▸ **ASSIGNMENT**
In the account of the Russia tour, who was charged with putting the entire tour together?

====== PASSAGE SHOWN ======

This would be my third trip to Russia over the past two years, having taught workshops as a “U.S. Senior Specialist” in musical theater performance at the Russian Academy of Theatre Arts (GITIS) and the Cinematography Institute (VGIK) in the fall of 2005, and returning to Moscow in November/December 2006 to direct Sweeney Todd for GITIS via a Fulbright grant. (The show ran from Dec. 23, 2006, to June 25, 2007, in Moscow.) A Fulbright Emeritus grant [Fulbright Senior Specialist Program] was created to fund this 2007 tour.
Many e-mails followed among Debi, Jim Kenny (head of cultural exchange for the U.S./Moscow Embassy) and Masha Shustina, cultural exchange specialist in the Public Affairs Section of the U.S. Embassy. Masha was charged with putting the entire tour together. A debate ensued regarding the type of show to present. We finally decided to create a revue with little or no speaking — just move from song to song with music representing a panoramic history of some of the best songs from 20th-century American musicals. Another important criterion: that it include many musical numbers that involved tap dancing, which, although not unknown to Russian audiences, is considered an American art form and something especially popular with the Russian people. Our audiences everywhere would be the local people from each city.
For my cast, I turned to three young performers already out of school who had given wonderful performances for U.Va.’s Heritage Repertory Theatre in the summers of 2005 and 2006 — Rob Marnell and Kelly Schmidt from New York and Sarah Stevens from Harrisonburg, Va. All three possess beautiful singing voices (Rob a tenor and Kelly and Sarah sopranos) and, most important — all three could tap! As our accompanist, I hired one of my oldest friends, Frank Kuntz, who lives in Montana, one of the most accomplished ragtime piano players in the U.S.

====== INFORMATION SUPPLIED ======

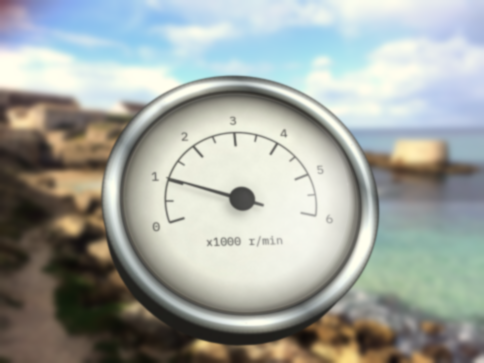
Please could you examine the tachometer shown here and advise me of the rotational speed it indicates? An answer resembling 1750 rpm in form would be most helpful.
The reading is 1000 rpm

======
====== INFORMATION SUPPLIED ======

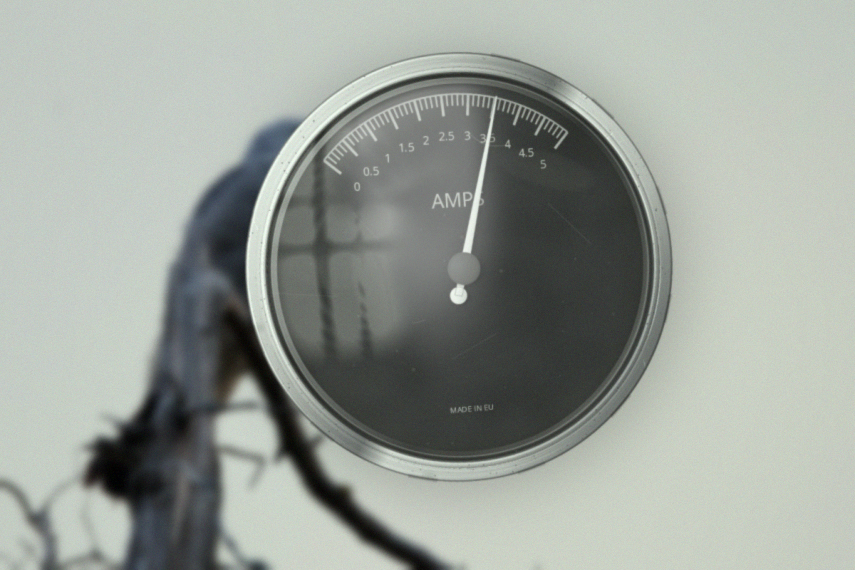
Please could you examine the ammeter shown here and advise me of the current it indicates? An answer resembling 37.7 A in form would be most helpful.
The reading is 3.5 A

======

▸ **SOLUTION FOR THIS PROBLEM**
Masha Shustina, a cultural exchange specialist in the Public Affairs Section of the U.S. Embassy.